By The Homestead
The Homestead’s Prevention and Early Intervention (PEI) programme currently supports over 400 children – every week - across the 6 Drop-in Centres in Woodstock, Mitchell’s Plain, Bishop Lavis, Khayelitsha and Manenberg.
The programme focuses on traumatised children from dysfunctional families, children who drop out of school, those who fall into substance abuse and are a high risk behaviour. Eventually, they move permanently out onto the street. The children living, working and begging on the street need consistent family and community-level support if they are to successfully transition back home and to school.
Children with disadvantaged family status, in violent dysfunctional communities and who suffer from chronic neglect, physical and mental abuse and exploitation will end up on the street if they do not get harm-reduction support.
Vulnerable community children continue to fall through the gaps and need to be identified, assessed and referred when necessary to statutory services and support.Community children, who are in need of care and protection, often do not need to be removed from their families if they can get the right support and development.
The purpose of the programme is to create an effective link between statutory services and the most vulnerable community children by completing formal assessments, therapeutic, care plans and referral services to ensure children either get the care and protection they need or the support they need to stay with their families.

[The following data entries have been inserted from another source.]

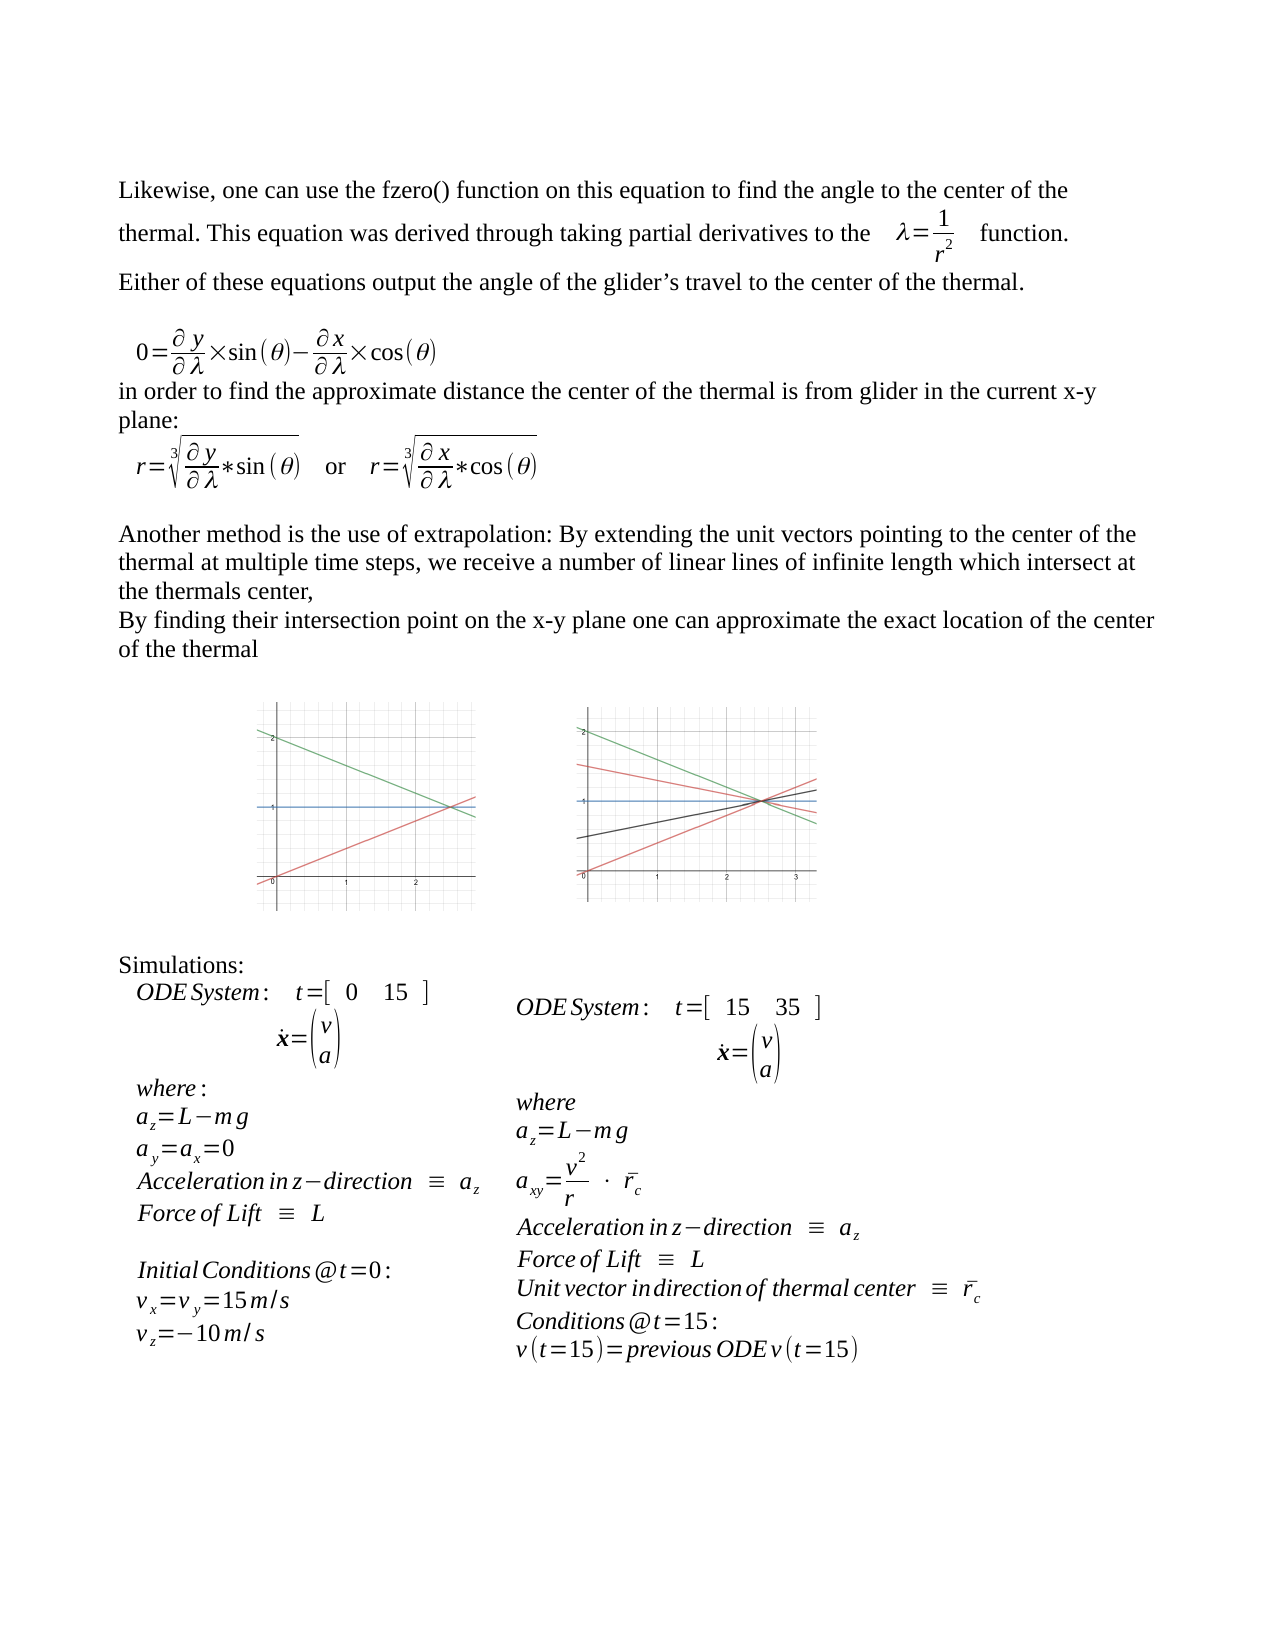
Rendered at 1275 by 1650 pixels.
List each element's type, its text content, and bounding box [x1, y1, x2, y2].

text By finding their intersection point on the x-y plane one can approximate the exact location of the center of the thermal [118, 605, 1157, 662]
text in order to find the approximate distance the center of the thermal is from glider in the current x-y plane: [118, 376, 1157, 433]
picture [576, 707, 817, 902]
picture [256, 702, 476, 911]
text Simulations: [118, 950, 1157, 979]
text Another method is the use of extrapolation: By extending the unit vectors pointing to the center of the thermal at multiple time steps, we receive a number of linear lines of infinite length which intersect at the thermals center, [118, 519, 1157, 605]
text Likewise, one can use the fzero() function on this equation to find the angle to the center of the thermal. This equation was derived through taking partial derivatives to the function. [118, 176, 1157, 267]
text or [118, 433, 1157, 490]
text Either of these equations output the angle of the glider’s travel to the center of the thermal. [118, 267, 1157, 296]
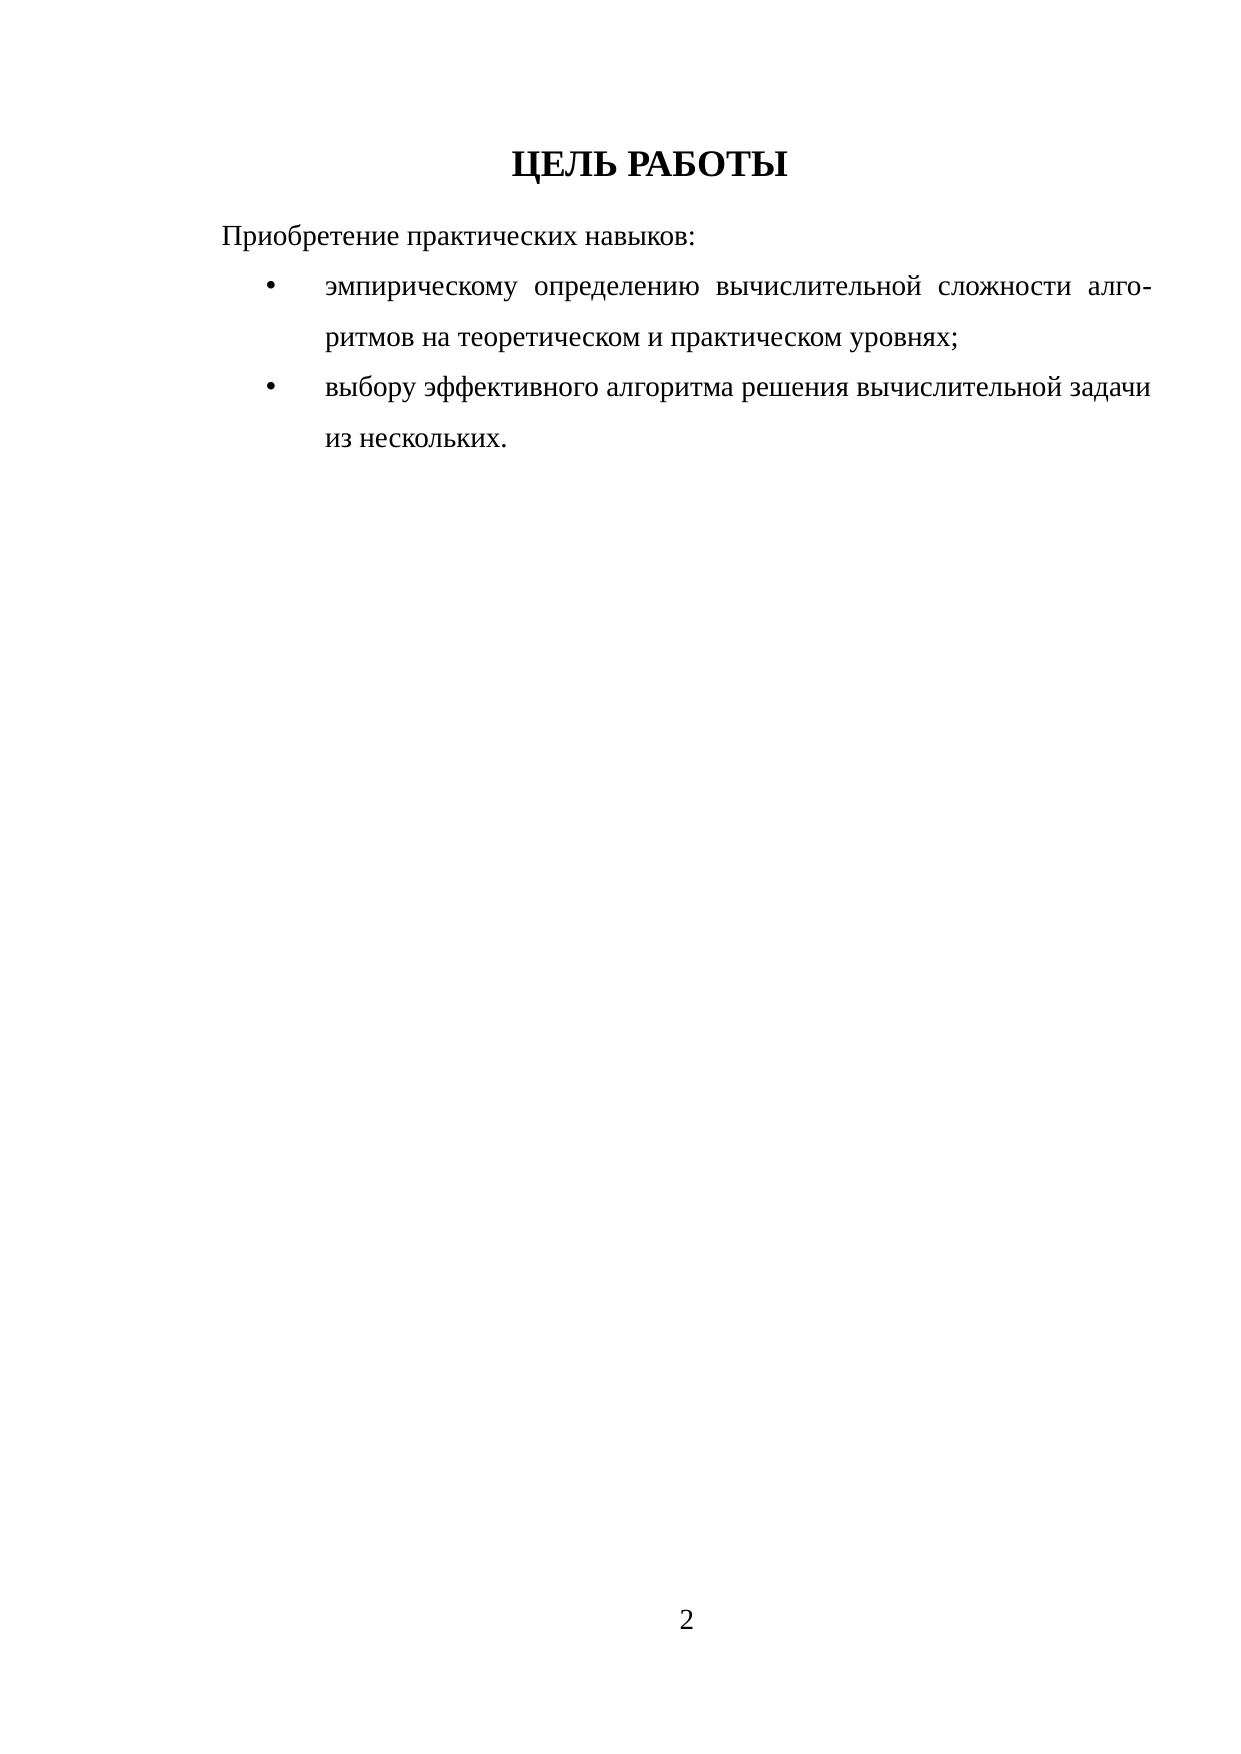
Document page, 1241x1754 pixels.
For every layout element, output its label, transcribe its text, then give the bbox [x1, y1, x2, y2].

subtitle ЦЕЛЬ РАБОТЫ [148, 142, 1152, 185]
text Приобретение практических навыков: [148, 218, 1152, 252]
list выбору эффективного алгоритма решения вычислительной задачи из нескольких. [266, 369, 1152, 453]
list эмпирическому определению вычислительной сложности алго­ритмов на теоретическом и практическом уровнях; [266, 268, 1152, 352]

The programme also provides daily case management of vulnerable children that reduces the number of children failing out of family and school life, by developing resilience to domestic problems, abuse, community violence, substance abuse, negative behaviour issues and gangsterism. It also provides vulnerable children with access to a safe consistent space and family preservation, school attendance, school aftercare, crisis intervention, nutritional, life-skill, development and therapeutic support services, including holiday programmes.
The programme aims to empower children and their families with the knowledge and skills they need to cope with their issues by offering community awareness programmes, family support and parental development and training programmes, as well as brokering links between the family and the services they need.
Children are formally assessed and each child has an Individual Development Plan ensuring they and their families get the support, intervention and skills needed for them to stay at home and school. It has become noticeable that the children attending these projects are in obvious better health, are more stable, remain at home and are more successful at school.
Parents, who previously had neglected their children, are now more willing to participate in training opportunities, be referred to and supported in rehab and other services and, equipped with the necessary skills and support, engage constructively in the care of their own children.
What a parent had to say about a Homestead Drop-in Centre:
“To me, The Homestead is a place that helps me with my child. Homestead has supported me where I have failed and provided my child with the required security. The parent workshop, offered by the Homestead, has provided me with the necessary tools and helped me to take care of my child. If it was not for the Homestead, I would not have been able to be the best parent I can be. I can clearly see the difference since The Homestead came into my child’s life - it is greatly appreciated! The Homestead gathers our children, making them feel at home and safe.”
The local community and schools are now able to refer children in need of care and protection to the Homestead instead of these children falling out of school and moving onto the street.